Separated by a suitable distance in the Dubai static display are two rival American cropdusters that have found new missions—close air support (CAS) and intelligence, surveillance and reconnaissance (ISR). The UAE has pioneered the military use of these ungainly turboprops, and now even the U.S. Air Force is taking an interest.
The story of the Archangel and the LongSword is complicated and controversial. The two prime contractors and integrators are Iomax and L3 respectively. The two airframe providers are Thrush for Iomax and Air Tractor for L3. But Iomax, which won the pioneering contract from the UAE, did so with airframes from Air Tractor, before switching allegiance to Thrush. The reason for that varies, depending on who you ask.
Iomax is a North Carolina company founded by the charismatic Ron Howard, who persuaded the UAE Special Operations Command that there was a better way to monitor and strike insurgents who did not possess significant air defenses than to fly expensive fighter jets against them. He sold the Emiratis 24 heavily-modified Air Tractor AT-802i cropdusters in 2010-12, naming them Border Patrol Aircraft (BPAs) Blocks I and II. The UAE soon employed them in action over Egypt, Libya and Yemen. The conversion made its public debut here in 2013, featuring GBU-12 laser-guided bombs on two of its six underwing hardpoints, and a Flir Systems EO/IR/laser designator turret mounted on an external carrier.
Meanwhile, at the 2013 Paris Air Show, Iomax had touted a new conversion based on the Thrush 510P cropduster, which it named the Archangel. Ron Howard said that Air Tractor had declined to allow his company to perform the considerable airframe modifications that were required—including structural beefing and armor-plating—on the production line. He subsequently sold 24 Archangels to the UAE, but this time to the air force here, which had claimed responsibility for acquisition from the special forces, apparently after an internal spat. At about the same time, the Emiratis gave six of their original 24 Iomax conversions to Jordan and another 12 to Egypt.

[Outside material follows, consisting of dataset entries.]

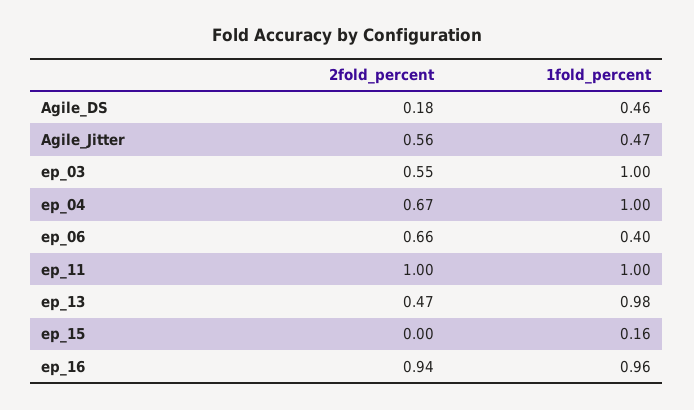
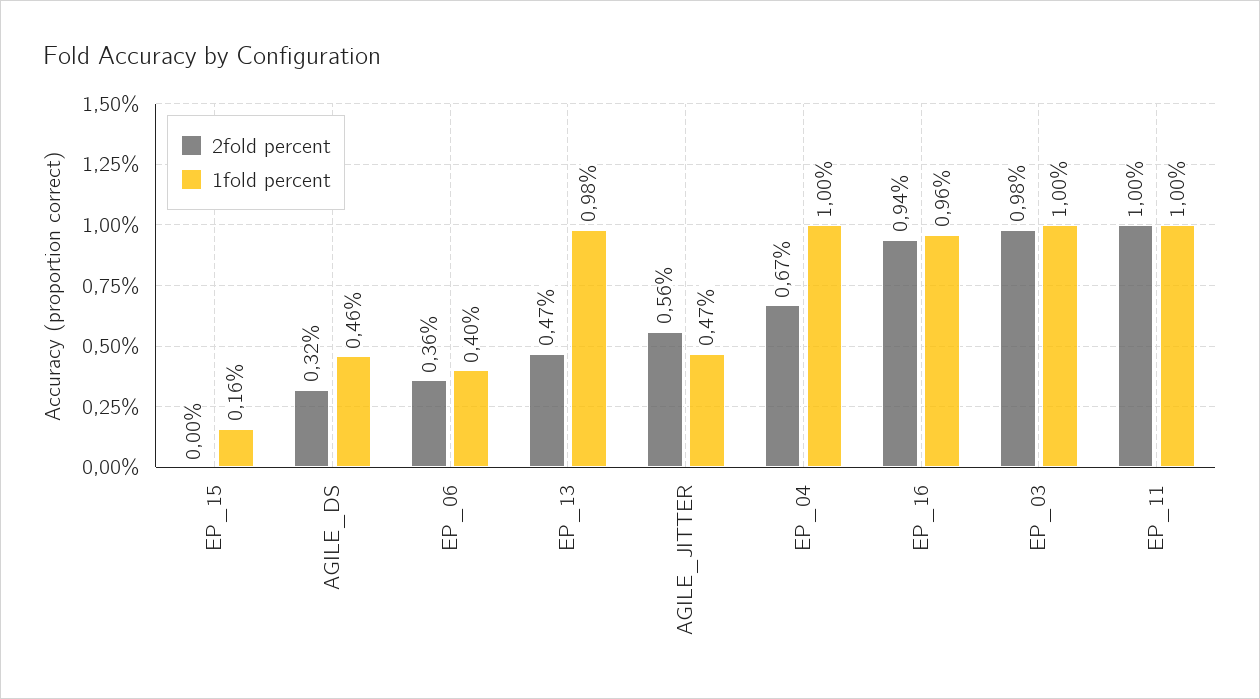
  {
    "2fold_percent": {
-     "Agile_DS": 0.18,
+     "Agile_DS": 0.32,
      "Agile_Jitter": 0.56,
-     "ep_03": 0.55,
+     "ep_03": 0.98,
      "ep_04": 0.67,
-     "ep_06": 0.66,
+     "ep_06": 0.36,
      "ep_11": 1,
      "ep_13": 0.47,
      "ep_15": 0,
      "ep_16": 0.94
    },
    "1fold_percent": {
      "Agile_DS": 0.46,
      "Agile_Jitter": 0.47,
      "ep_03": 1,
      "ep_04": 1,
      "ep_06": 0.4,
      "ep_11": 1,
      "ep_13": 0.98,
      "ep_15": 0.16,
      "ep_16": 0.96
    }
  }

Air Tractor officials have told AIN that the reason they parted company with Iomax was a desire to protect their core business: selling cropdusters at home and abroad. They wanted to avoid any questions over certification of the modifications, and they also had some concern about the extent to which Iomax was complying with U.S. export control regulations. In response, Iomax told AIN that the switched to the Thrush airframe was made because “there were inherent structural and safety issues that Air Tractor would not address.”
Air Tractor subsequently formed a partnership with another Texan business, L3’s Platform Integration division in Waco. The pair developed a new conversion that they named the AT-802L LongSword. L3 added its own mission management system with large-screen display, a Moog Gen 3 weapons controller and an advanced communications suite. A Thales Scorpion helmet-mounted-display was provided for pilots, and the cockpit lighting is compatible with night-vision goggles.
By the time that L3 brought the LongSword demonstrator to the Paris Air Show, in June this year, it had secured the interest of Kenya, which had received a formal offer via the Pentagon’s Foreign Military Sales (FMS) system for up to 12 AT-802Ls plus two AT-504 trainers in a package worth $418 million. The U.S. Defense Security Co-operation Agency (DSCA) said the aircraft could operate much closer to the conflict area and would be more “fiscally efficient” than Kenya’s aging fleet of F-5 fighters.
Iomax had also been talking to the Kenyans about the Archangel, and formally objected to this FMS deal, claiming misrepresentation. There has since been separate investigations by the U.S. Air Force (USAF) and the U.S. Government Accountability Office (GAO). Last week, Air Tractor business development representative Tom Menker told AIN that both probes had cleared his company and L3 of any wrongdoing. The Pentagon has extended the validity of the FMS offer while Kenya’s political situation stabilizes, he added.
During the controversy, Iomax founder Ron Howard died unexpectedly. His son K.C Howard has taken over as president and CEO. He told AIN that the aircraft supplied by Iomax have already delivered “over 4,000 munitions…laser-guided bombs, Hellfire missiles and rockets.” He said that Egypt has formally requested more aircraft from Iomax, and that there is significant market potential throughout Africa and Central and South America.
Iomax has brought its upgraded Archangel Block II demonstrator to Dubai. It has the very large L3 Wescam MX-25 sensor ball fitted, as well as the now-familiar array of weaponry.
Further down the static line, the L3 LongSword demonstrator comes to Dubai after recently participating in the USAF’s Light Attack Experiment flying trials at Holloman Air Force Base. The service evaluated three other more conventional solutions for lower-cost CAS there: the Textron Scorpion jet, along with the Beechcraft AT-6 Wolverine and Embraer Super Tucano turboprops. A report on the trials is due shortly; USAF vice chief of staff General Steven Wilson told AIN in Dubai last Saturday that even the most radical of the four—for example, the Longsword—was under serious consideration.